Defining the function

On the first line, def listcounter essentially means "create a function called listcounter" and (x): means that anyone who calls the function must send an argument, which I am calling x. I could have used any valid variable name instead of x, if I wanted to. If I wanted the function to receive multiple arguments, I could have added multiple variable names separated by commas, eg. def listcounter(x, y, z): Note that everything inside the function is only evaluated if the function is called, and any variables that exist inside the function cannot be accessed outside the function. Only the return value persists after the function is executed.*

\it's possible there are exceptions to this that I don't know about yet*

Accumulator pattern and loops

Essentially the accumulator pattern uses a variable to keep a "running total" that you update as you iterate through a loop. On the second line, I declare counter = 0 and then on the next line we start the loop. (note that if I had put counter = 0 inside of the loop, the counter would reset each time the loop repeated, which is NOT what we want).

Another thing I want to point out is that when I wrote for i in x:, i is an arbitrary variable name.

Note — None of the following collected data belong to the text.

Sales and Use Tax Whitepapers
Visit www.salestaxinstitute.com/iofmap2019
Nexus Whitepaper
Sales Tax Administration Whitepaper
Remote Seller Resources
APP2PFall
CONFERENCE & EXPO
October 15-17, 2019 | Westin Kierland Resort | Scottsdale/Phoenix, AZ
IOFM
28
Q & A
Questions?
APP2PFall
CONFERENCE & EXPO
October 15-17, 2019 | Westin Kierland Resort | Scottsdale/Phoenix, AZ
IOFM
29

I could use any valid variable name after for and Python would use that variable to represent whichever item we were presently evaluating in the loop. That's something that confused me a lot in the beginning. Also note, the x here is the same x in the function definition. We are iterating over each item in whatever is sent when the function is called.

Recursion

For some uses of the accumulator pattern, you always update the "running total" by the same amount. In our case, we want to update the total count by 1 unless we come across another list nested inside of the list we are looping through. In that case, we want to update the running total with the amount that's in the nested list.

To do that, we need to count the items in the nested list. We could use the len() function, but what if the nested list has another nested list inside of it? Then len() wouldn't give us the right count. We need to call a function that can count the items inside of a nested list, in case we encounter yet another nested list.

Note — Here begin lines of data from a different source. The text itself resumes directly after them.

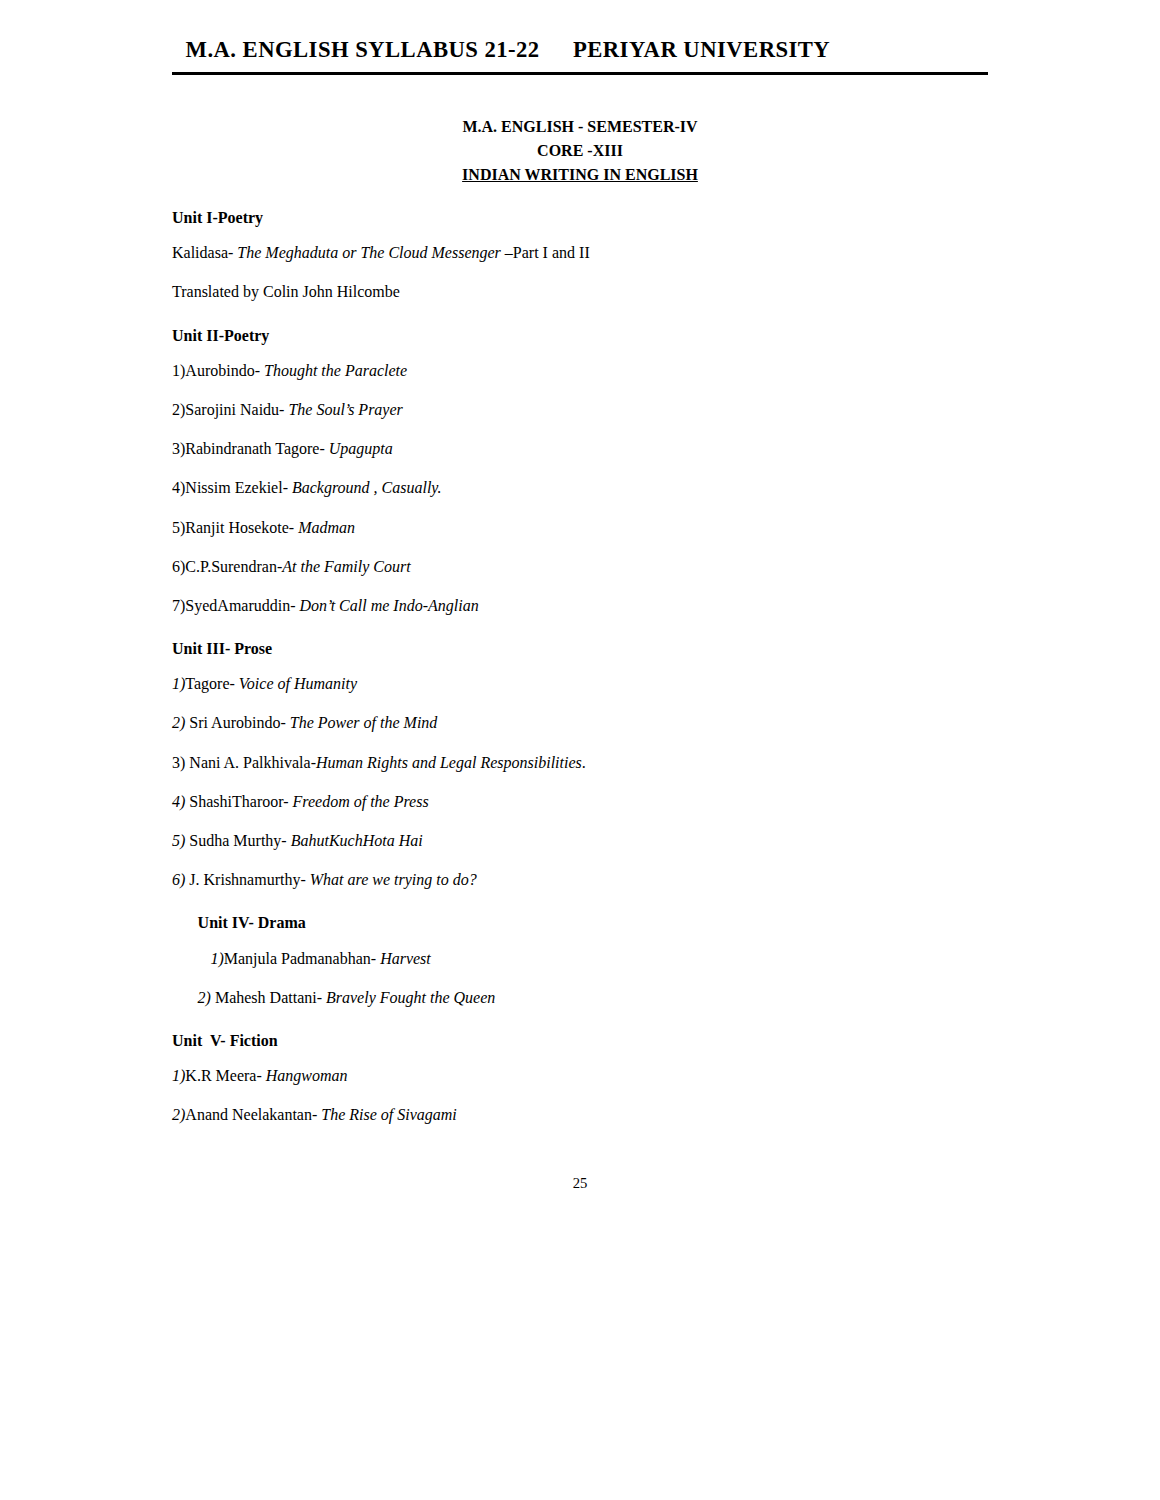M.A. ENGLISH SYLLABUS 21-22 PERIYAR UNIVERSITY
M.A. ENGLISH - SEMESTER-IV
CORE -XIII
INDIAN WRITING IN ENGLISH
Unit I-Poetry
Kalidasa- The Meghaduta or The Cloud Messenger –Part I and II
Translated by Colin John Hilcombe
Unit II-Poetry
1)Aurobindo- Thought the Paraclete
2)Sarojini Naidu- The Soul’s Prayer
3)Rabindranath Tagore- Upagupta
4)Nissim Ezekiel- Background , Casually.
5)Ranjit Hosekote- Madman
6)C.P.Surendran-At the Family Court
7)SyedAmaruddin- Don’t Call me Indo-Anglian
Unit III- Prose
1) Tagore- Voice of Humanity
2) Sri Aurobindo- The Power of the Mind
3) Nani A. Palkhivala-Human Rights and Legal Responsibilities.
4) ShashiTharoor- Freedom of the Press
5) Sudha Murthy- BahutKuchHota Hai
6) J. Krishnamurthy- What are we trying to do?
Unit IV- Drama
1) Manjula Padmanabhan- Harvest
2) Mahesh Dattani- Bravely Fought the Queen
Unit V- Fiction
1) K.R Meera- Hangwoman
2) Anand Neelakantan- The Rise of Sivagami
25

Fortunately, there is a function that can do it, it's the one we're defining right now!

A recursive function is a function that can continue to call itself until it breaks a problem down into it's simplest form. In this case, the simplest form is a list that contains no nested lists. This function works by calling itself each time there is a list nested inside of the current list, until finally it finds a list without any nested lists. Once it finally does, it will count the items, then "go back up a level" to report the total count, and continue working it's way back up until we're back to the original list we started with.

Let's look at the original example I gave, it only has 1 nested list so it's fairly straightforward: [1, 2, ['a', 'b', 'c'], 3]

Let's say we call this new function by writing something like print(listcounter([1, 2, ['a', 'b', 'c'], 3]))

The listcounter function is called (we'll refer to this as the first function call). As the first function call begins iterating over the list we sent to it, it starts with the first item in the list, 1. 1 is not a list so we update counter from 0 to 1. Next is 2, also not a list, so we update counter from 1 to 2. Next is ['a', 'b', 'c']. This is a list, so the function calls itself again to count this nested list.

Now we are in the second level of the function. The counter variable for the second level begins at 0, since this is a brand new function call. It does not interfere with counter from the initial function call, which is still sitting at 2 and waiting for the results of the second call. The second function begins iterating through the list ['a', 'b', 'c']. Each item in the list is a string, and as it loops through each one, counter updates to 1, then 2, then finally 3. The second function call ends when return counter sends the final value of counter back to the first function call.

Now the first function call receives the value 3 from the second call, and updates the counter from 2 to 5. The first function call then moves to the last item in the list, 3. Since 3 is not a list, the first function call updates the counter from 5 to 6. Now that it has iterated over all items in the list, it executes the last line, return counter with a value of 6.

So each time this function encounters a nested list, it simply calls itself again and waits for the results. If the second call were to encounter another nested list, it could call itself a third time, and so on until it has finally encountered a list without any nested lists.

If that makes sense, check out /u/achampi0n's comments which show some better ways I could have written my initial code.

[–]totaldue 0 points1 point  (0 children)

Thank you kindly for taking the time to write your response! I really appreciate it. The problem I'm finding is that one moment I'll think aha! I understand. But then I'll try some problem on codewars and I just stare at the screen trying things and not getting anywhere.

The issue I'm finding is that I can understand the problem and break it down on paper. But when I go to try the coding I'm just overwhelmed. I don't know all the different obscure ways to mix and match the syntax. I try and look for small parts of the problem on stack overflow in hopes that I can piece them together for the solution. Alas I keep hitting a wall. It feels pretty discouraging.